The answer to this question lies in the nature of the obligation, not the dollar amount. A good way to illustrate this is to compare a compliance bonus to a salary and welfare bonus.
Performance and Payment Bonds (P&P) refer to construction contracts. They guarantee that the applicant to carry out the project in accordance with all aspects of the written contract, and to pay invoices corresponding to suppliers of labor and material.
Salary and welfare bonus
Union contractors (companies that employ unionized workers) need this type of bond. insurance program.
It’s just not fair!
P&P bonds range in amount from a couple hundred thousand dollars to tens of millions, while a W&W bond is often below $ 100,000. So why might it be easier to get the big one? Why might it be easier to get a performance bond of $ 500,000 than a union bond of $ 50,000?
The answer is in the nature of the obligation and in the worst case.
Suppose the contractor goes out of business. With a performance bond, the bond goes into the contractors’ place. They must make arrangements to complete the project in accordance with the contract.
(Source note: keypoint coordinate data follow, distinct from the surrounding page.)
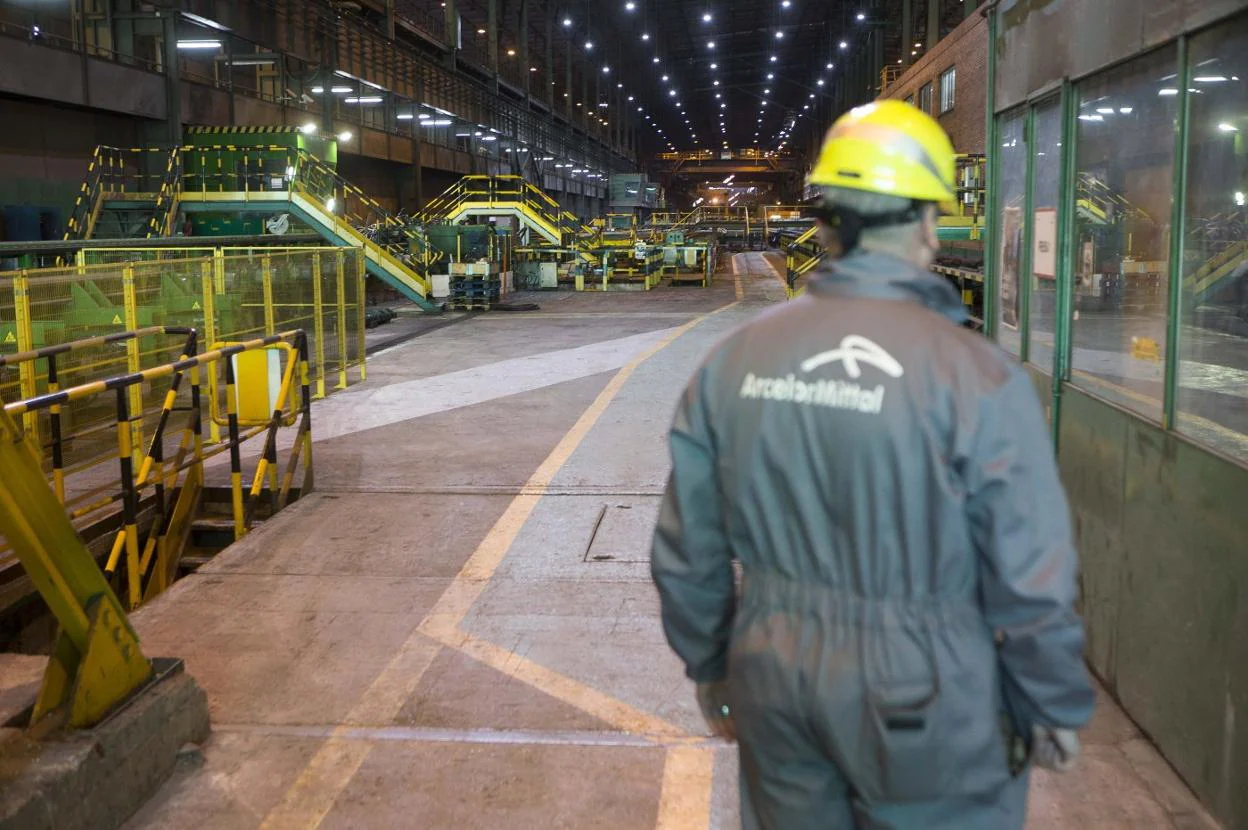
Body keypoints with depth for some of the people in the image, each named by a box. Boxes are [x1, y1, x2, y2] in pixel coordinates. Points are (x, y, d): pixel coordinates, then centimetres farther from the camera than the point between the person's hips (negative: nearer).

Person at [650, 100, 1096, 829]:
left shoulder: (733, 361, -4)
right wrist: (1055, 713, 2)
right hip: (923, 710, -3)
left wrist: (711, 672, 16)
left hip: (775, 692, 4)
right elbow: (1032, 584, -14)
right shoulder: (978, 376, -17)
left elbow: (687, 555, 2)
The recipient of the performance bond (also known as the obligee, the contract owner) continues to pay the remainder of the contract amount as the work progresses. Now they pay the bail by completing the termination. This is called the “unpaid contract amount.” Even if the contractor fails and has no money personally, the unpaid contract amount is a resource on which the guarantee can depend and hopefully you will avoid a net loss on the claim.
The union bond is a promise of pay funds at a future date. It is a financial guarantee, the most difficult type of bond obligation. The insurers will examine your crystal ball … Oh, sorry, we don’t have one.
The surety is to guarantee the future solvency of the construction company, not an easy task. And if they are wrong, if the contractor cannot make his union payments because he has no money, there is no money for bail either.
Q. Who is likely to pay the salary and welfare?
A. The surety (a net loss)
It is the tough nature of some small bonds (salary and welfare, lien release, supersedeas) that makes them exceptionally difficult to obtain, often requiring full collateral. On the other hand, the guarantee can provide the same applicant with a performance bond of $ 300,000 based primarily on their credit report.
Bottom line: it’s just not fair, but we never promised it would be, because the nature of obligations is different. That it is the deciding factor, even more than the dollar amount of the bond.